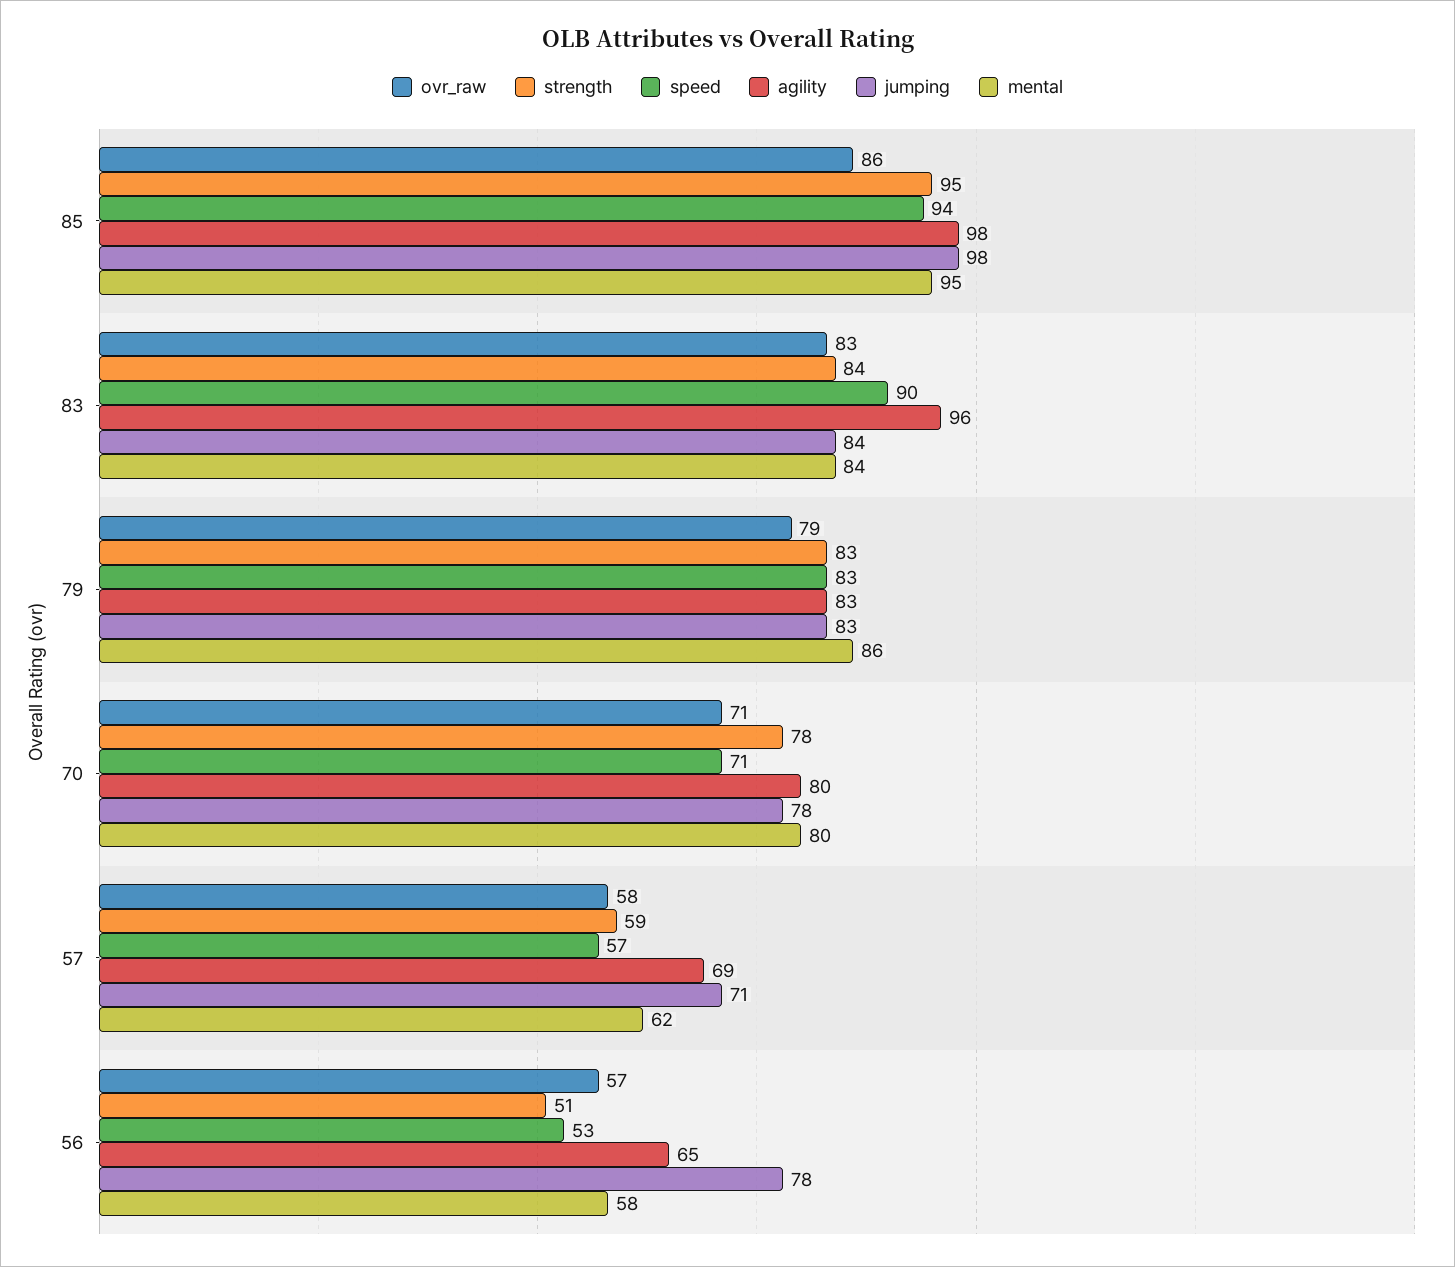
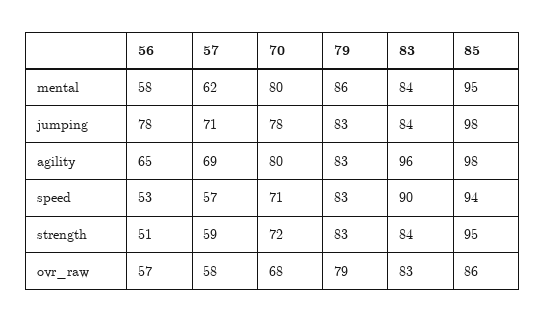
ovr_raw, 70: 71 -> 68
strength, 70: 78 -> 72

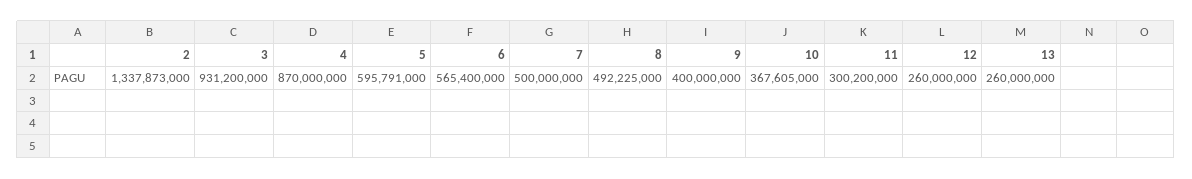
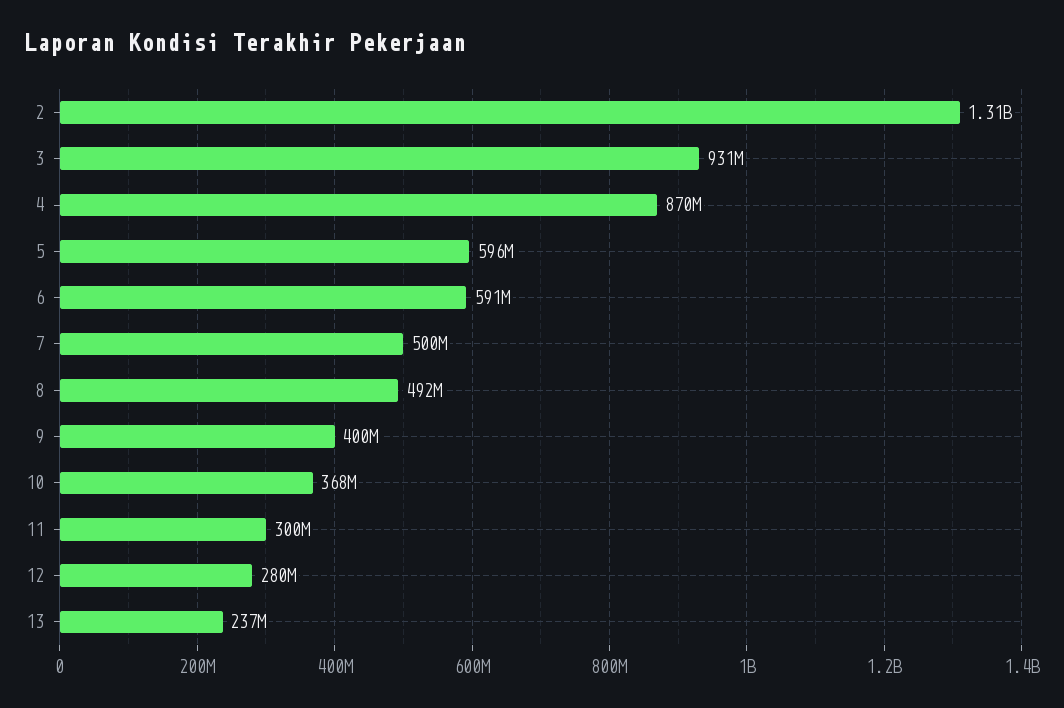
2: 1337873000 -> 1310000000
6: 565400000 -> 591000000
12: 260000000 -> 280000000
13: 260000000 -> 237000000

> _Exercise details_:
Please print exactly the lines from the one containing "2: 1337873000 -> 1310000000" through the last line of the material.

> _Task response_:
2: 1337873000 -> 1310000000
6: 565400000 -> 591000000
12: 260000000 -> 280000000
13: 260000000 -> 237000000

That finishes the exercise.